── DATA FOR ANALYSIS

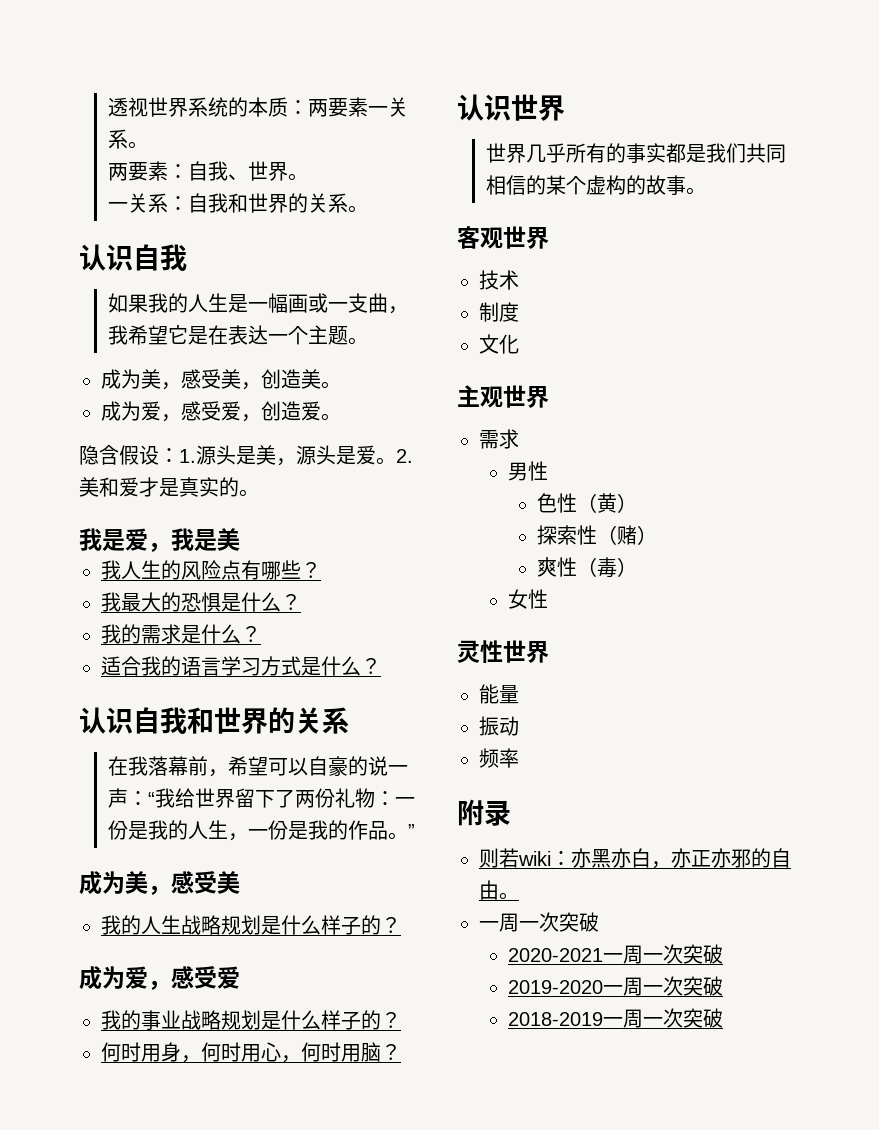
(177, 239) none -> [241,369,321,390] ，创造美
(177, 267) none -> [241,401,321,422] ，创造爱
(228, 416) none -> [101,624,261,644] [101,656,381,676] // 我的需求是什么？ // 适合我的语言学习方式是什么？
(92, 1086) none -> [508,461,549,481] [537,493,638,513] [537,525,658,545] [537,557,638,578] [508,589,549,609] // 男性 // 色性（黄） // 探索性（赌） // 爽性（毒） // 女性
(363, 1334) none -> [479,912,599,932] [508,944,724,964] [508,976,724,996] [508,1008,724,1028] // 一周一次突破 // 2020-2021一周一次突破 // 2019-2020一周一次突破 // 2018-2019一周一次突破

────

TASK STATEMENT: The pictures in the entries above should be left out; all else must be copied exactly.

WORKED SOLUTION:
(177, 239) none -> [241,369,321,390] ，创造美
(177, 267) none -> [241,401,321,422] ，创造爱
(228, 416) none -> [101,624,261,644] [101,656,381,676] // 我的需求是什么？ // 适合我的语言学习方式是什么？
(92, 1086) none -> [508,461,549,481] [537,493,638,513] [537,525,658,545] [537,557,638,578] [508,589,549,609] // 男性 // 色性（黄） // 探索性（赌） // 爽性（毒） // 女性
(363, 1334) none -> [479,912,599,932] [508,944,724,964] [508,976,724,996] [508,1008,724,1028] // 一周一次突破 // 2020-2021一周一次突破 // 2019-2020一周一次突破 // 2018-2019一周一次突破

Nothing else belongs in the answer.